── Task inputs

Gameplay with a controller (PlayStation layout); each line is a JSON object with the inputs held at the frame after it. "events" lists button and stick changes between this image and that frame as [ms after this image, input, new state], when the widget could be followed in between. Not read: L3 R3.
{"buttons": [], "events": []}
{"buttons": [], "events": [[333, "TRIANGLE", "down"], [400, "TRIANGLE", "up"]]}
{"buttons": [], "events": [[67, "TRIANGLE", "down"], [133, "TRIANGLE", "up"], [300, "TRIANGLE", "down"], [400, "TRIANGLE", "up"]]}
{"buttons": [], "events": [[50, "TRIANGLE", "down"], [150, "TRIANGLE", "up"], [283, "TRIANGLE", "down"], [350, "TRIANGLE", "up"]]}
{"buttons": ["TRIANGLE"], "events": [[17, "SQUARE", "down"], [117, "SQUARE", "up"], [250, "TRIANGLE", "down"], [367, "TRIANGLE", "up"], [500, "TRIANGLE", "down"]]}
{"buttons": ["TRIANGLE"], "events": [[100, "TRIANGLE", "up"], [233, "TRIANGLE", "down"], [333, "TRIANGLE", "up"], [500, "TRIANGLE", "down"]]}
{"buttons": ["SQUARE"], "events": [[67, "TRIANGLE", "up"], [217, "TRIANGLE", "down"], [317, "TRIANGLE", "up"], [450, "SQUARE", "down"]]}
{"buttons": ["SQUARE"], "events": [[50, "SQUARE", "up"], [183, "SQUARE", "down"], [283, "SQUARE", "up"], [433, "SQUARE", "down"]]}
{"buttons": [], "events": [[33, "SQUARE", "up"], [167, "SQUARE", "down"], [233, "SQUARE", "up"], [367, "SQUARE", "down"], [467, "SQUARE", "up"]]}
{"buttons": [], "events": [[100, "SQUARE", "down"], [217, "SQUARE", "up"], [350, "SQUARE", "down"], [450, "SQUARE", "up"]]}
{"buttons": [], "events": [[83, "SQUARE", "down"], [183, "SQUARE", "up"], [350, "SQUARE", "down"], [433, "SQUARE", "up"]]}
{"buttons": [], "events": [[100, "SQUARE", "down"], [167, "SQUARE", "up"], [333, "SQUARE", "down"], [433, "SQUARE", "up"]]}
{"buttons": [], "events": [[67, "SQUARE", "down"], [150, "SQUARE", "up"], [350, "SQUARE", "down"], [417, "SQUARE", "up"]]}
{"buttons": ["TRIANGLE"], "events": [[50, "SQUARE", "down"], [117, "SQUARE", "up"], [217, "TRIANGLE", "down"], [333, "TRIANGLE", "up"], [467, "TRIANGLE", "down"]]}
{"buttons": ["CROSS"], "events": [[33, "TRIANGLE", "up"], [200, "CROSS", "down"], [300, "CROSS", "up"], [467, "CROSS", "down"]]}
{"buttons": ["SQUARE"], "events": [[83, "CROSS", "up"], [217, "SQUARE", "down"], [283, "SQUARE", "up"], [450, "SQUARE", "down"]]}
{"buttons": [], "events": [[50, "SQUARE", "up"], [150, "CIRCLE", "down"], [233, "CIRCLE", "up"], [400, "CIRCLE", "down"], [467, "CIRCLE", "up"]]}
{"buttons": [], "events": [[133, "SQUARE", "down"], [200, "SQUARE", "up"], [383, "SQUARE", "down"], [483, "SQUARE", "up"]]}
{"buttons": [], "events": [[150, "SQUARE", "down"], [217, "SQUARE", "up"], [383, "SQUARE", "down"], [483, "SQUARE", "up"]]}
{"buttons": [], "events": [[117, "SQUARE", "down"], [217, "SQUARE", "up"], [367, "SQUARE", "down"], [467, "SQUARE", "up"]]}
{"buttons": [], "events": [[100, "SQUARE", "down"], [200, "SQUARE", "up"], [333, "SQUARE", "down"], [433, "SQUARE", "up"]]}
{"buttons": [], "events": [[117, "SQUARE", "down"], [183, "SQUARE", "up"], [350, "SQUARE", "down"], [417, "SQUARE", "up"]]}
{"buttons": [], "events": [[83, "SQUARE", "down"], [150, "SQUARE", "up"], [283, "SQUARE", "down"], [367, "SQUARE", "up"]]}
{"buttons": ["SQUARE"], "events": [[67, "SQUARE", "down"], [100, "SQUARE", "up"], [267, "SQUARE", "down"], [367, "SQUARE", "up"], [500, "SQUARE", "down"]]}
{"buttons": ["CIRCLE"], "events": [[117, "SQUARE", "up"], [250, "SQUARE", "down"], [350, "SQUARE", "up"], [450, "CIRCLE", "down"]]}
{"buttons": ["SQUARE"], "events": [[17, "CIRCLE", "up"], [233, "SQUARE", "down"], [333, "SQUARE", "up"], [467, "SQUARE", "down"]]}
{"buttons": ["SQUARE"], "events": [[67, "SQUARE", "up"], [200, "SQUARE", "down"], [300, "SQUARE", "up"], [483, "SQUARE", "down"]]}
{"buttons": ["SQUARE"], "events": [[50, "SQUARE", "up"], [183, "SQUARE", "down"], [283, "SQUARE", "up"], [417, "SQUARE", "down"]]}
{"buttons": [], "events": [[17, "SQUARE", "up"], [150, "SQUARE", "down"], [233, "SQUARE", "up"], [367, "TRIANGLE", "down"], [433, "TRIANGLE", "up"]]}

────

→ **What this task involves**
Tally the lines of the data that hold the string "TRIANGLE". Answer with the number and nothing more.

→ **Response area**
9